TEXTO PROPORCIONADO >>
Los periodistas Hollman Morris (i) y Claudia Julieta Duque (d), quienes encabezan la lista de los 'chuzados' del DAS. EFE/Carlos Durán
Este año, sin embargo, el gremio recibió buenas noticias: Dos colombianos, Hollman Morris y Claudia Julieta Duque recibieron sendos premios internacionales por su defensa de la libertad de prensa. Morris, quien es un Ochberg Fellow 2009, no solo se ganó este año la prestigiosa beca Nieman de la Universidad de Harvard, sino que recibió el premio Samuel Chavkin a la Integridad en el Periodismo otorgado por NACLA (North American Congress on Latin America). A Duque por su parte, Reporteros sin Fronteras Suecia le otorgó el premio de Libertad de Prensa 2010 y IWMF (International Women’s Media Foundation), le entregará en octubre el premio al coraje periodístico.
No obstante, además de los reconocimientos, a ellos los atraviesa un triste episodio en común: Encabezan la lista de periodistas ‘chuzados’ por la policía secreta de Colombia, el Departamento Administrativo de Seguridad (DAS), que les ha dedicado manuales enteros que indican como amenazarlos, perseguirlos, desprestigiarlos e incluso, intimidar a sus familias.
Claudia Julieta es corresponsal de Radio Nizkor y la investigadora principal del asesinato del también periodista y humorista Jaime Garzón, cuya investigación fue desviada por el DAS, según comprobaron sus hallazgos. Hollman es director y productor del programa investigativo de televisión Contravía, quien ha sido públicamente señalado por el Presidente Uribe de ser “aliado del terrorismo” por su cobertura de víctimas. Él mismo escribió un capítulo en el libro “Las perlas uribistas” en el que relata su persecución.
Ambos colegas han dedicado valiosas horas de sus vidas, como reporteros y como víctimas, para conocer la verdad sobre quién es la cabeza del sabotaje, si se tiene en cuenta que esta central de inteligencia es un organismo adscrito directamente a la Presidencia de la República.

TAREAS POR HACER >>
1. Según el texto sobre los periodistas ‘chuzados’, ¿por qué el presidente Uribe señaló públicamente a Hollman Morris y de qué lo acusó? Responda en una a tres oraciones.
2. Indique si cada afirmación coincide con el texto sobre los periodistas ‘chuzados’. Responda sí o no y cite las palabras del texto que lo deciden: (a) Reporteros sin Fronteras Suecia otorgó a Claudia Julieta Duque el premio de Libertad de Prensa 2010. (b) Hollman Morris es corresponsal de Radio Nizkor. (c) El DAS depende directamente de la Presidencia de la República.

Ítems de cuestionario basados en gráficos
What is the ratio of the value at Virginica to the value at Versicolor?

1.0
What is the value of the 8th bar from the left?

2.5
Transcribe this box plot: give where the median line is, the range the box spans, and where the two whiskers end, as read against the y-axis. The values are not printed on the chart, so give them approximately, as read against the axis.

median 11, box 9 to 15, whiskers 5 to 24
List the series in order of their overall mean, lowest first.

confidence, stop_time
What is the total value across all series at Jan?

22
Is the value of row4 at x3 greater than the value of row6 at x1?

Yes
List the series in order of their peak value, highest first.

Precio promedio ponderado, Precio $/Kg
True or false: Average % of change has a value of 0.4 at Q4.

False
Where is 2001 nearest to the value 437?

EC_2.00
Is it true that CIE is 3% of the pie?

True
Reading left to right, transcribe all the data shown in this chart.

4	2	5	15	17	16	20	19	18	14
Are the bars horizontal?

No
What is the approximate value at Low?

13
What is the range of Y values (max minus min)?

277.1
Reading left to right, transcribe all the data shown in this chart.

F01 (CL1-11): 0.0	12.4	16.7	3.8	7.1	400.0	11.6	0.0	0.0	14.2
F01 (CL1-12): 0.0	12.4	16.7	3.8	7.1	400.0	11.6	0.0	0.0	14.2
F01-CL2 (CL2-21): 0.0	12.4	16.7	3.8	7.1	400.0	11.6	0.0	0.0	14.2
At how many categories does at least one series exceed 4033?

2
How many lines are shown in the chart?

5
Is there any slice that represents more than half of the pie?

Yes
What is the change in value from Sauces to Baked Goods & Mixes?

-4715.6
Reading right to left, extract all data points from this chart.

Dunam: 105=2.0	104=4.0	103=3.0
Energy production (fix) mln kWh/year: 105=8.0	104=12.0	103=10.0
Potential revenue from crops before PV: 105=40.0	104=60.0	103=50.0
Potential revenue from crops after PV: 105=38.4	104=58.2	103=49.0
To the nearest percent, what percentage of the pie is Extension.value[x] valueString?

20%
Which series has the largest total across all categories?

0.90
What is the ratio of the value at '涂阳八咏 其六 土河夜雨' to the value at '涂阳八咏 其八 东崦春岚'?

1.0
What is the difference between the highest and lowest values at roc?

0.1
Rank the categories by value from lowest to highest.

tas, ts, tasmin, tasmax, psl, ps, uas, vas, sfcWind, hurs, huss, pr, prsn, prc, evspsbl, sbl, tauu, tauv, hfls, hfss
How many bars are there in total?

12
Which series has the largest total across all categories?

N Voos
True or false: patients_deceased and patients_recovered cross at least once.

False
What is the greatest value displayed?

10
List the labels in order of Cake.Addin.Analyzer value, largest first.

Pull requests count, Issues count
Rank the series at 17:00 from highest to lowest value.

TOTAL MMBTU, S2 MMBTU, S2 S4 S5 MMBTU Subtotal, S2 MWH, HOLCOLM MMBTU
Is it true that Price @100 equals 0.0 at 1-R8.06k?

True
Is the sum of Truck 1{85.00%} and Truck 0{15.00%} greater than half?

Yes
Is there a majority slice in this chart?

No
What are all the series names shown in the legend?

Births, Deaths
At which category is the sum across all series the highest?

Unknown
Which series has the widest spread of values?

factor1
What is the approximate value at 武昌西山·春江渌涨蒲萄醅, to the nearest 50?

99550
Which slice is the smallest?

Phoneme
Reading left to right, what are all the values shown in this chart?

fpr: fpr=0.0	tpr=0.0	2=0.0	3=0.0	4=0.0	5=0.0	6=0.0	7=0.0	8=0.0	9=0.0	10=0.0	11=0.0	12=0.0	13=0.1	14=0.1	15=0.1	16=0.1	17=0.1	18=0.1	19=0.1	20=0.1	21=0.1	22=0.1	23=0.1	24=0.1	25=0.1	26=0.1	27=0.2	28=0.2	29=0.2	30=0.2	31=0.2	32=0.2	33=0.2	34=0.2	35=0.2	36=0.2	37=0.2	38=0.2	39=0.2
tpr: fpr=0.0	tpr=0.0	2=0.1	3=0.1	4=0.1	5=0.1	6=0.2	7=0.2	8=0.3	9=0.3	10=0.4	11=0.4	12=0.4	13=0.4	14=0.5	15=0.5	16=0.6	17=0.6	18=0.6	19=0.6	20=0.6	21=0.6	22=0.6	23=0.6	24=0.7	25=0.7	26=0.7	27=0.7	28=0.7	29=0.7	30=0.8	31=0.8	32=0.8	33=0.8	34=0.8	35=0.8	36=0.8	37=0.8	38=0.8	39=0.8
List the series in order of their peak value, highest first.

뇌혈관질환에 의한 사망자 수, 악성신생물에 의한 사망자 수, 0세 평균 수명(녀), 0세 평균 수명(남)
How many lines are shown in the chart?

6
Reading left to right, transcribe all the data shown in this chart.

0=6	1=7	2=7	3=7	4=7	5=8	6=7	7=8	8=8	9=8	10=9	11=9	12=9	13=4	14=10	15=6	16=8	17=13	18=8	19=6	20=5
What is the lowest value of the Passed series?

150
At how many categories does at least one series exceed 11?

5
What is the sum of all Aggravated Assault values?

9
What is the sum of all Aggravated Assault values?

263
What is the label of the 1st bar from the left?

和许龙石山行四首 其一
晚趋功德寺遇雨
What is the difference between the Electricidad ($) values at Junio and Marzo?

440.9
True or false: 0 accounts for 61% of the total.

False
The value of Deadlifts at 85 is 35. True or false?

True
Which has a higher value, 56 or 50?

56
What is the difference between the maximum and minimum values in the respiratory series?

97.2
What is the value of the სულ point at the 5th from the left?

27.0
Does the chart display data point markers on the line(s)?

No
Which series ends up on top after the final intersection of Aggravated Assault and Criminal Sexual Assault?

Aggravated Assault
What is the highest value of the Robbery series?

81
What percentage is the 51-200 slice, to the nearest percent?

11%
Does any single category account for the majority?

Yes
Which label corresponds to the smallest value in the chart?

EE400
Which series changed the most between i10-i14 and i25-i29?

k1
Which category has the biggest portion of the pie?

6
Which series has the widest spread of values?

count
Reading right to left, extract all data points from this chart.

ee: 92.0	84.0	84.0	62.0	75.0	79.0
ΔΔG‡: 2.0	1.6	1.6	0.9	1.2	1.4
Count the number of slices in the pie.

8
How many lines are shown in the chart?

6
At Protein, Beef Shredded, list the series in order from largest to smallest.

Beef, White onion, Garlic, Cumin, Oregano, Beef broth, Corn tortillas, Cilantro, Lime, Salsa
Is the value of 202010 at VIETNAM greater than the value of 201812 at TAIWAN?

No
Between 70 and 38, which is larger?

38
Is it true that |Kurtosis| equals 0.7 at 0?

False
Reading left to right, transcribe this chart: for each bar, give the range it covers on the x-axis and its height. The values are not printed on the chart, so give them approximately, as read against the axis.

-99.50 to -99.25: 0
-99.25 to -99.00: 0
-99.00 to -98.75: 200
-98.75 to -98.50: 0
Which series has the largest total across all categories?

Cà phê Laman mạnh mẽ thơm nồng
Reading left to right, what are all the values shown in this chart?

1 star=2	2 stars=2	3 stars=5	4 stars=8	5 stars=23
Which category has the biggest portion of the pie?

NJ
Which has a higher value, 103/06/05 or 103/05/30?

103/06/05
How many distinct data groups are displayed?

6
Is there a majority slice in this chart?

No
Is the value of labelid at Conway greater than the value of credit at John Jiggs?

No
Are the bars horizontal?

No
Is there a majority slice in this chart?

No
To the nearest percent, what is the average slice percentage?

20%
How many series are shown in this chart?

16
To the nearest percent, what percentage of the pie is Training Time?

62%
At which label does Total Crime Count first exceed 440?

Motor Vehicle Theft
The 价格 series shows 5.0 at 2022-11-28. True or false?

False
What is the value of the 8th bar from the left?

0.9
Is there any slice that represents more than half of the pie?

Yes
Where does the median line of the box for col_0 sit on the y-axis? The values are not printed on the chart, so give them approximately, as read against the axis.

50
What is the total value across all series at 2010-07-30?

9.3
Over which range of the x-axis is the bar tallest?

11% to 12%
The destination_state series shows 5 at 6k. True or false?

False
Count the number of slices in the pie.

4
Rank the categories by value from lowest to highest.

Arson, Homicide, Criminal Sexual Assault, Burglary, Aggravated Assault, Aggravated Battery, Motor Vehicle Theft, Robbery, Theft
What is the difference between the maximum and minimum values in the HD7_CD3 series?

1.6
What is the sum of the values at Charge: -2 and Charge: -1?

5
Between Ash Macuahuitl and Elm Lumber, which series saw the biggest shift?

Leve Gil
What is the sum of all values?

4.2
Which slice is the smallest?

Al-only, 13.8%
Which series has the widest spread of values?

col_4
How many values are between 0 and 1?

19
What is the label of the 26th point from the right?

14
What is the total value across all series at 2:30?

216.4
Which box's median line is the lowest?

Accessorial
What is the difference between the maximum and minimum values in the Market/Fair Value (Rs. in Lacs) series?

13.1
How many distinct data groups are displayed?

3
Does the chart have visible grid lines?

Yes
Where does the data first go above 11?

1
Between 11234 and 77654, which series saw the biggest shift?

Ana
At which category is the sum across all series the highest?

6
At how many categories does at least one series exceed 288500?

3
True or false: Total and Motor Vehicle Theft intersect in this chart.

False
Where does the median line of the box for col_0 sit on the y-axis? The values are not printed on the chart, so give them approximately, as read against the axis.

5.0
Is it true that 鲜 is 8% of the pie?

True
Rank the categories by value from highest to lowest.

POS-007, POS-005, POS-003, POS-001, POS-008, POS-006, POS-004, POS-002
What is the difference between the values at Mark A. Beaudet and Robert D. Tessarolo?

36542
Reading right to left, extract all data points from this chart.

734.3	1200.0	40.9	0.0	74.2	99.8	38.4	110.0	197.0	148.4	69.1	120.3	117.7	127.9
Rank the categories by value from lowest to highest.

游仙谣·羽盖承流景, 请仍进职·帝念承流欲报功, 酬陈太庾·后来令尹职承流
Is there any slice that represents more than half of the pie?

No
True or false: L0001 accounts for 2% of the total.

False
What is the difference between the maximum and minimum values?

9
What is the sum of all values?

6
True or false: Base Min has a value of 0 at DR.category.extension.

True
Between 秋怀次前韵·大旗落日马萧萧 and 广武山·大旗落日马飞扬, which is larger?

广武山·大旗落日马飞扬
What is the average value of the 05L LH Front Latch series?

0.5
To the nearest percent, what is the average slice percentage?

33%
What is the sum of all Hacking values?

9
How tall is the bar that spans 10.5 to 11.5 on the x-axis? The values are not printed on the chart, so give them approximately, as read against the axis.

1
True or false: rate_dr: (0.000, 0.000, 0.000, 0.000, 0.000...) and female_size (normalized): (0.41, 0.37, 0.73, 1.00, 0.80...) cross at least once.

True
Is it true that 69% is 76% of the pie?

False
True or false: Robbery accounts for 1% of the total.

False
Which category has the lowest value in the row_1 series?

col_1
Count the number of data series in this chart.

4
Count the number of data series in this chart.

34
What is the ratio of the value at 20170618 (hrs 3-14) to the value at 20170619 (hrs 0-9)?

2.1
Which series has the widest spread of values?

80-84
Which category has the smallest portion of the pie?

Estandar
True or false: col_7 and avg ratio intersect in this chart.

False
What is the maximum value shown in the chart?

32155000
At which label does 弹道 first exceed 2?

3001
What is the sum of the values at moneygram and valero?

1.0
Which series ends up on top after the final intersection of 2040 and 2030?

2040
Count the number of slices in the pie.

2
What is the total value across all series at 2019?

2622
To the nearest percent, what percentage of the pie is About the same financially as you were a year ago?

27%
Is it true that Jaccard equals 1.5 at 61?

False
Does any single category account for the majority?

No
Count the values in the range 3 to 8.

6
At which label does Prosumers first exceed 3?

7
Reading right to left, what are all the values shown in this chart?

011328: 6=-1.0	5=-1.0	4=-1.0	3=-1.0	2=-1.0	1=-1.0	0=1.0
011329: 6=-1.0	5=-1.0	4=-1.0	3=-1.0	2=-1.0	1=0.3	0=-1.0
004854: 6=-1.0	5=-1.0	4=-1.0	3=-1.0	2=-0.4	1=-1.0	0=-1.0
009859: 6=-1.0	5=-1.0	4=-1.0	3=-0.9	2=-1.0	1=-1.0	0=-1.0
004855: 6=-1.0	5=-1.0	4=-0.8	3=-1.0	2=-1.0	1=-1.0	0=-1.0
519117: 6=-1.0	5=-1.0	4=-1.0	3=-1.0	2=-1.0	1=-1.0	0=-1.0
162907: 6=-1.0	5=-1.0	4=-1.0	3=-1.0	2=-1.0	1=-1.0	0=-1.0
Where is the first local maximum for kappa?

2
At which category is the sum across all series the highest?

RESULTADOS EN ORDEN >>
1. El presidente Uribe señaló públicamente a Hollman Morris de ser "aliado del terrorismo". Lo hizo por su cobertura de víctimas.

2.
(a) Sí: "A Duque por su parte, Reporteros sin Fronteras Suecia le otorgó el premio de Libertad de Prensa 2010".
(b) No: "Claudia Julieta es corresponsal de Radio Nizkor".
(c) Sí: "esta central de inteligencia es un organismo adscrito directamente a la Presidencia de la República".